- What to work on -
From the listing below, retype exactly the line holding "شوند. گاهی هم", the line holding "مشخصات ظاهری قارچ تخم مرغی", and the lines between them; skip everything else.

- Dataset records -
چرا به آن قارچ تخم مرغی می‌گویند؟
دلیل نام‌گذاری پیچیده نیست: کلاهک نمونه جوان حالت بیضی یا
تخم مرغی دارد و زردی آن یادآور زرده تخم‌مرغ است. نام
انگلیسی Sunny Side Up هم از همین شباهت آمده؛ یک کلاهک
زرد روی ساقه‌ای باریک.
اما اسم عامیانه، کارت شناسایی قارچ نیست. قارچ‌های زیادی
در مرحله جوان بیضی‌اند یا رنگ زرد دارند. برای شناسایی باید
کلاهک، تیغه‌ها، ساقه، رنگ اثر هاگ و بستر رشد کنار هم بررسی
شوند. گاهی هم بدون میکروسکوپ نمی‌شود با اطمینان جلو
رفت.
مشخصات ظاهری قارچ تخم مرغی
...
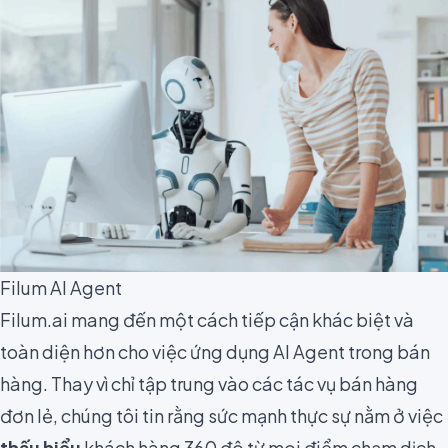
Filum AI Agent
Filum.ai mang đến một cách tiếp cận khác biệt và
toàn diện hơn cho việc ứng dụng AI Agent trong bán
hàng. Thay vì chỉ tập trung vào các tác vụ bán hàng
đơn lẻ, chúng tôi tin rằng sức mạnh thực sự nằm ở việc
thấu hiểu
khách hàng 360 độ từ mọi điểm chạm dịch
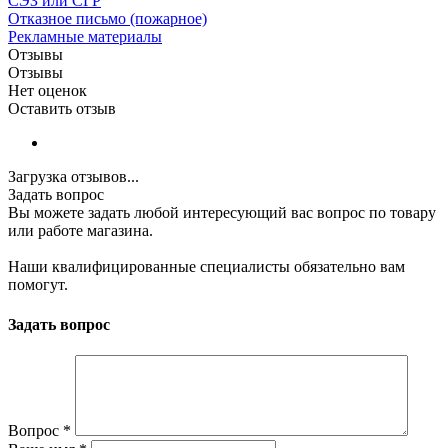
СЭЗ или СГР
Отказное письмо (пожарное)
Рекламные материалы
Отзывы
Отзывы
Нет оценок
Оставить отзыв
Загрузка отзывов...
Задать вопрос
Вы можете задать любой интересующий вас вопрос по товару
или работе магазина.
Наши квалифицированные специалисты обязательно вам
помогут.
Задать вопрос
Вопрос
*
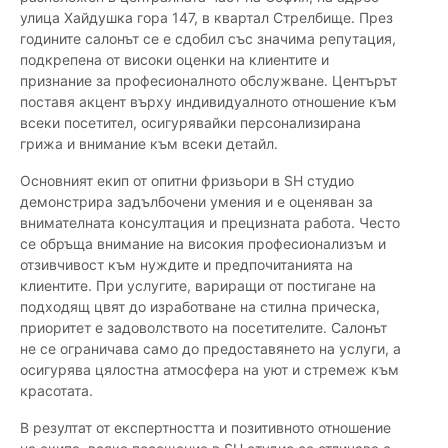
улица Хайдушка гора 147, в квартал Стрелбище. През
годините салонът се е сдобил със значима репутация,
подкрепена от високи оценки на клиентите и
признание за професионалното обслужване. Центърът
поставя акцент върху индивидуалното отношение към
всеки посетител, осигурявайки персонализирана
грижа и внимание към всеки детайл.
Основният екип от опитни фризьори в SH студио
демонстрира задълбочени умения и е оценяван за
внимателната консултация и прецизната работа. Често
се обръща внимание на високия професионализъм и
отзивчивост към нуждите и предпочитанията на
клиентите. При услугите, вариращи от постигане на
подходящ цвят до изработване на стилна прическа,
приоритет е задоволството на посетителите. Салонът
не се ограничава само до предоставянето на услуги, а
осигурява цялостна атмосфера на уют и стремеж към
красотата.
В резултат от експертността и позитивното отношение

- Task output -
شوند. گاهی هم بدون میکروسکوپ نمی‌شود با اطمینان جلو
رفت.
مشخصات ظاهری قارچ تخم مرغی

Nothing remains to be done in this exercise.